ZAGREB (Croatia), June 29 (SeeNews) – Croatia's prime minister Andrej Plenkovic said the final ruling of the Permanent Court of Arbitration (PCA) in the Hague on the territorial and maritime dispute between Croatia and Slovenia, due to be delivered on Thursday, will have no affect on the country.
"Whatever the verdict, Croatia will not be bound to it in any way," Plenkovic said during a government session aired live on its website.
He added that Croatian representative will not be in court this afternoon as PCA delivers its findings, after in 2015 the country withdrew from the arbitration due to what it described as "serious violations of the arbitration procedure" on behalf of Slovenia.
On November 4, 2009, the governments of Croatia and Slovenia signed an agreement to submit their territorial and maritime dispute to arbitration, after they were unable to resolve it themselves.
The Tribunal was called upon to determine the course of the maritime and land boundary between Croatia and Slovenia, Slovenia’s junction to the High Sea and the regime for the use of the relevant maritime areas.
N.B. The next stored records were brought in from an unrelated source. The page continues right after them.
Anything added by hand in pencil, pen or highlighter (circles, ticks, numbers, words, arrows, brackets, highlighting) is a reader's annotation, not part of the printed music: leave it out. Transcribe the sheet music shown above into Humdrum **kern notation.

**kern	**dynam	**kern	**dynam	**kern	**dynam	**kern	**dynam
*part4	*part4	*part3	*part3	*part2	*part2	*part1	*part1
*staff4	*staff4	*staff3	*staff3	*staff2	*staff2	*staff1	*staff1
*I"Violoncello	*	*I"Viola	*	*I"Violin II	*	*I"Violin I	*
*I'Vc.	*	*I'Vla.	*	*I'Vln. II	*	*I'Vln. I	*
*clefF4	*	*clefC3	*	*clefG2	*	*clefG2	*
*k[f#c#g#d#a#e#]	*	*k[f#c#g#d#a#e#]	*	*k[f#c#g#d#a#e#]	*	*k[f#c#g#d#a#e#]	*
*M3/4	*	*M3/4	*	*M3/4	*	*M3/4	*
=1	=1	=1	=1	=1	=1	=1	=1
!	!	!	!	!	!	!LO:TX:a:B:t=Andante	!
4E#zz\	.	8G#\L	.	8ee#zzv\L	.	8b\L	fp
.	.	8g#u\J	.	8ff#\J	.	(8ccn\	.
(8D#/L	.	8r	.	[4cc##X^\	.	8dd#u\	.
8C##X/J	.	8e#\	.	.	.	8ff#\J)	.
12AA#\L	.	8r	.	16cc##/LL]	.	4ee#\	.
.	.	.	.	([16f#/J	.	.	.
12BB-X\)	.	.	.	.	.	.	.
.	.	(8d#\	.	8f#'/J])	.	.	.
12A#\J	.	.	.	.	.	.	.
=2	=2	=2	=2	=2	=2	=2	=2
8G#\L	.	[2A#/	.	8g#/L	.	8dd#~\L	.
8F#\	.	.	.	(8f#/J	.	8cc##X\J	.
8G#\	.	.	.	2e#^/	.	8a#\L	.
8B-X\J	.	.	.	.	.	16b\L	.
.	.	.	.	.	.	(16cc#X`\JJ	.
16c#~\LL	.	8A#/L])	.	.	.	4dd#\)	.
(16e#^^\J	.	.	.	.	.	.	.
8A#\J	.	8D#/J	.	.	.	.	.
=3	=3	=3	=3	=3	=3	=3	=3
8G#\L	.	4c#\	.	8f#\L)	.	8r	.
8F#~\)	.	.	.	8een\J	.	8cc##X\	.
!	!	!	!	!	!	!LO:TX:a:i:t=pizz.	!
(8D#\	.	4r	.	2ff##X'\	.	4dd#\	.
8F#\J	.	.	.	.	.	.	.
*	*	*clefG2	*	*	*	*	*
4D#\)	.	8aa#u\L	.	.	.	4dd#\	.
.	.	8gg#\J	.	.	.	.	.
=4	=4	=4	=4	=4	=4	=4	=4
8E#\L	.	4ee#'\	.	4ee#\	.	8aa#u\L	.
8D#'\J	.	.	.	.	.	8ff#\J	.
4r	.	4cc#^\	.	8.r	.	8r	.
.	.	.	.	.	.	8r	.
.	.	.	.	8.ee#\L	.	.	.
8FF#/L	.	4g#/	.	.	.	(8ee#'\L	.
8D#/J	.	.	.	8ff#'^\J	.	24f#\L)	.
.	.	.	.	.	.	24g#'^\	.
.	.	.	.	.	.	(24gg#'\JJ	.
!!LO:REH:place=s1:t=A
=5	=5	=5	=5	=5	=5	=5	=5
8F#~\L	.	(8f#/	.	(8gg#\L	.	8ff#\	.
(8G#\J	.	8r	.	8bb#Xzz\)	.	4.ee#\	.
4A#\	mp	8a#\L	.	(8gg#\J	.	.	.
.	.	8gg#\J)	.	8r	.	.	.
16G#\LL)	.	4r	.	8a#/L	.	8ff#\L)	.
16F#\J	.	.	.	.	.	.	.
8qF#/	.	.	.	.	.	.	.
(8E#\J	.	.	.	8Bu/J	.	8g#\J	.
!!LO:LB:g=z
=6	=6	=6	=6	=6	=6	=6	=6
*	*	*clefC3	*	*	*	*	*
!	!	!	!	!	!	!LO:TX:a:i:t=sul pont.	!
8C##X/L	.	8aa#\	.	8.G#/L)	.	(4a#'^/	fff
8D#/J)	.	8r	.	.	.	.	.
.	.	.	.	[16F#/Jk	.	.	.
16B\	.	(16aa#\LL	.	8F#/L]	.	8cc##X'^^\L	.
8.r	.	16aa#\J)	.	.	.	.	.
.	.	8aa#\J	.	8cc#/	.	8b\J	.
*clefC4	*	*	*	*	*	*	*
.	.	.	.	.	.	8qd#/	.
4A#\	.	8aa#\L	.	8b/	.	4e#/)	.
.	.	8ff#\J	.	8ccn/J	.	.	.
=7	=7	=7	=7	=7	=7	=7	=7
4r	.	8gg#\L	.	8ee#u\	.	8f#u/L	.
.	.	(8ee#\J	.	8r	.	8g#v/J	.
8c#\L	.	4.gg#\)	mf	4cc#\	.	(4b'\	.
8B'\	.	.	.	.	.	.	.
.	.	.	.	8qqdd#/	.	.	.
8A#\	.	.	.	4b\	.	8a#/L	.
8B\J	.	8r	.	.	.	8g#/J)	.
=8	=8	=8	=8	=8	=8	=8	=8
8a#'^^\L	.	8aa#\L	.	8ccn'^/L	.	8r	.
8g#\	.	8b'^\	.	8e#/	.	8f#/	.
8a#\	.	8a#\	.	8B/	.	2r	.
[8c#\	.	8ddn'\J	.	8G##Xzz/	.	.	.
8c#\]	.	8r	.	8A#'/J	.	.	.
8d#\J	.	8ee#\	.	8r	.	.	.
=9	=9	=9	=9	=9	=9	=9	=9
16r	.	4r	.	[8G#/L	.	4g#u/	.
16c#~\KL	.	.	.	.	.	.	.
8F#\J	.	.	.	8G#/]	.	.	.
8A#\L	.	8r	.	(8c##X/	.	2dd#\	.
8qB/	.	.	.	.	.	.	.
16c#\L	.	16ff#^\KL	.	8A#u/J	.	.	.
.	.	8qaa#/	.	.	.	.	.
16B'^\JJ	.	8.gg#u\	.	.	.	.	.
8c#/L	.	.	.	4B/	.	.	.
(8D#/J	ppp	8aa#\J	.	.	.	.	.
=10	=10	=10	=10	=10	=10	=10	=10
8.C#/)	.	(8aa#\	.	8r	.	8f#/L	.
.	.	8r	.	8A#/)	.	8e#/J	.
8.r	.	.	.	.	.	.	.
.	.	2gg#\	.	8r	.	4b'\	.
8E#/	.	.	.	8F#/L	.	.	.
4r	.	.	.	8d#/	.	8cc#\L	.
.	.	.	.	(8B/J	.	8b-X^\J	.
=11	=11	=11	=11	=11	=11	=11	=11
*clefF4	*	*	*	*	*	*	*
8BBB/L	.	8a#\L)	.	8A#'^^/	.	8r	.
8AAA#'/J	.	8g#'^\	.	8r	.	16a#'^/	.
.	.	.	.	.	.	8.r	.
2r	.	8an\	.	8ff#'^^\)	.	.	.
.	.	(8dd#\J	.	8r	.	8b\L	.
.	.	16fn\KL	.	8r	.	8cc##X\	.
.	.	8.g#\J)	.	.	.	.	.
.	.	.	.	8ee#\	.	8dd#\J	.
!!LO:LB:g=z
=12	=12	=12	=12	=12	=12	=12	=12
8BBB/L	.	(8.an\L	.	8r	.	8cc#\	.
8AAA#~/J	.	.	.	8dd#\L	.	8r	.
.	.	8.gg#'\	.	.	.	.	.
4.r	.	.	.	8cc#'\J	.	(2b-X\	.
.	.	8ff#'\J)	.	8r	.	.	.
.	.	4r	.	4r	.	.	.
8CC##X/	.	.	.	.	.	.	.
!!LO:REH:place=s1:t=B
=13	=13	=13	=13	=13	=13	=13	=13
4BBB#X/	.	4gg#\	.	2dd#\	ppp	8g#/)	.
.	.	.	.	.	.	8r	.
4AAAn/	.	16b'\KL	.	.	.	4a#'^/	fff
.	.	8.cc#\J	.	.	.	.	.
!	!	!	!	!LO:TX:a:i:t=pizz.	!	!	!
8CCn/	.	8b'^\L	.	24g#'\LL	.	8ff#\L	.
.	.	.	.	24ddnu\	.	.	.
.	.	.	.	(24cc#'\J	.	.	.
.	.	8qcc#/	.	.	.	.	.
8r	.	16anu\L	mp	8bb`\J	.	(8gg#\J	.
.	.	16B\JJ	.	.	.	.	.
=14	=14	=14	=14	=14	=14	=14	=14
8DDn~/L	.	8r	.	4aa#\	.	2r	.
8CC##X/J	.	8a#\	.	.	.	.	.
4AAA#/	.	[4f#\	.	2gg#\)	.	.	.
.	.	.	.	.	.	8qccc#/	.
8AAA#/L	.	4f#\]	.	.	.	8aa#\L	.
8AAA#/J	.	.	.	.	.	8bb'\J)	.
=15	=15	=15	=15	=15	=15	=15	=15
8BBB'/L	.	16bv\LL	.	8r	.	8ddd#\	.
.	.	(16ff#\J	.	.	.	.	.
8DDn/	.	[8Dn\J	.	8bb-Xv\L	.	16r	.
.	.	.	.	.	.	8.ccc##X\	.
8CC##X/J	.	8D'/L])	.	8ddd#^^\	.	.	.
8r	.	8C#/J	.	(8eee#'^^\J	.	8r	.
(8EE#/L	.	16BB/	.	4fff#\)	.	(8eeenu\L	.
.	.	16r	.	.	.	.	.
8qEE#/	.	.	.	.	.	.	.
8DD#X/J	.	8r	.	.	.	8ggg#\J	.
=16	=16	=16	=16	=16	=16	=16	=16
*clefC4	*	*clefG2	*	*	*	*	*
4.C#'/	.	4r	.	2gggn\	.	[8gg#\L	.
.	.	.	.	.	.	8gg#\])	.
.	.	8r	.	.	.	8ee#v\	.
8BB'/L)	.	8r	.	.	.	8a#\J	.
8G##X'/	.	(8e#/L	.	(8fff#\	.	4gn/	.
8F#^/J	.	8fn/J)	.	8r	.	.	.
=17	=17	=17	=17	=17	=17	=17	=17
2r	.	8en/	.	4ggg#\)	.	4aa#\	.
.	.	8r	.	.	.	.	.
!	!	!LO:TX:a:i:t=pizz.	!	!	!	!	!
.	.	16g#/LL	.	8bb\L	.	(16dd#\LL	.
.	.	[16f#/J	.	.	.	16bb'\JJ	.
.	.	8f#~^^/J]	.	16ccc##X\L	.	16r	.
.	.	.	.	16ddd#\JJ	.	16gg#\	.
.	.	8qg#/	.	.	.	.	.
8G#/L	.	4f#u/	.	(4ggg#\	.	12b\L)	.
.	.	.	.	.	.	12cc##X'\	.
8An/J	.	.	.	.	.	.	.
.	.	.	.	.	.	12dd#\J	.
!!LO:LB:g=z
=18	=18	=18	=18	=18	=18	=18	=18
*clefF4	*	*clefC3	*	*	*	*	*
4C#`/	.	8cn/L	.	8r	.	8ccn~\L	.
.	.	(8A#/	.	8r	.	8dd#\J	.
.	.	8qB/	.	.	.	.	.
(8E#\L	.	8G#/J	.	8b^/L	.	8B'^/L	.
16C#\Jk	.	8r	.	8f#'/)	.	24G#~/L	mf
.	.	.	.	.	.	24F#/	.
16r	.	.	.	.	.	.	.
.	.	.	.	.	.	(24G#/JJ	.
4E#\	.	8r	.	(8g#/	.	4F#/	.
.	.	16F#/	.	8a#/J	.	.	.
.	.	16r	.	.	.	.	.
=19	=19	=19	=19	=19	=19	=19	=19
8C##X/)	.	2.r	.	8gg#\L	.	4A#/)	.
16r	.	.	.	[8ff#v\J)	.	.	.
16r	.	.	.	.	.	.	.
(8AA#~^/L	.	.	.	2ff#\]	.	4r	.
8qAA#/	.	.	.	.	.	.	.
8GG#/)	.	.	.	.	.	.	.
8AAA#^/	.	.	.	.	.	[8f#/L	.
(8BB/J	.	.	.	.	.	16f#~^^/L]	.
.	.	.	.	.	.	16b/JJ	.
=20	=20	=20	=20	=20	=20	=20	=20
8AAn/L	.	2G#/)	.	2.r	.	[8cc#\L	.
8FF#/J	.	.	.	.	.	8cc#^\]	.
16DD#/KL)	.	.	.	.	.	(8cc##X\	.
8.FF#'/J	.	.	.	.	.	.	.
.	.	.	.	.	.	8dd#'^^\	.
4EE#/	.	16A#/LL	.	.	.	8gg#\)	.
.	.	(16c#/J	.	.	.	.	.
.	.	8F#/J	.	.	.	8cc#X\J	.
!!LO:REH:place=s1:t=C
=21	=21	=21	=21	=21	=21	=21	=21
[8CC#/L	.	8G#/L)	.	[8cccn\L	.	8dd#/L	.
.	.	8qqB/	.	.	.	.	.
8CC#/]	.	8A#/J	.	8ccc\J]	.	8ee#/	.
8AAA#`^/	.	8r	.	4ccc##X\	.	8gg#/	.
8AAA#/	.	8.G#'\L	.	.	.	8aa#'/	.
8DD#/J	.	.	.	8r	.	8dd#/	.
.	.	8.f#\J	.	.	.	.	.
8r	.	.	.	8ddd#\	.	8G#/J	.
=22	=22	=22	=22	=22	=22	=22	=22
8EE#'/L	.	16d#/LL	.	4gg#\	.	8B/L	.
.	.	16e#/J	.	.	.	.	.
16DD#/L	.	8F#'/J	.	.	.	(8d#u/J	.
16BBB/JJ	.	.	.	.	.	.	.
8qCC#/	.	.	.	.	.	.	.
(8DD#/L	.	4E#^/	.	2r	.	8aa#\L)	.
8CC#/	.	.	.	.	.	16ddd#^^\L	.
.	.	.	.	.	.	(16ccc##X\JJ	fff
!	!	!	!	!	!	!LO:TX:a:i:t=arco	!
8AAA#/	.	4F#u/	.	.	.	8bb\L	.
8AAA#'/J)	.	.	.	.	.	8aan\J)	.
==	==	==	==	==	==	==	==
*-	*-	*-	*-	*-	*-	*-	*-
The arbitration proceedings began in early 2012.
Croatia withdrew from the arbitration agreement in 2015, following a scandal concerning leaked phone recordings between Slovenia's arbitrator Jernej Sekolec and an official in the country's foreign ministry, Simona Drenik. At the time, Croatia said the trial was compromised and made a recommendation to Slovenia to commence alternative negotiations. Sekolec and Drenik resigned, but Croatia expected the tribunal to dissolve itself, terminating the process. This, however, did not happen.
Although there is no mechanism of coercion for the implementation of PCA's arbitration rulings with parties left to enforce the court's decisions voluntarily, Slovenia is looking for support from the EU to push Croatia to comply, local media have reported.
The European Commission has said it generally supports such arbitration processes due to legal security, but would back a bilateral solution.
The PCA is an independent intergovernmental organisation established by the 1899 Hague Convention on the Pacific Settlement of International Disputes.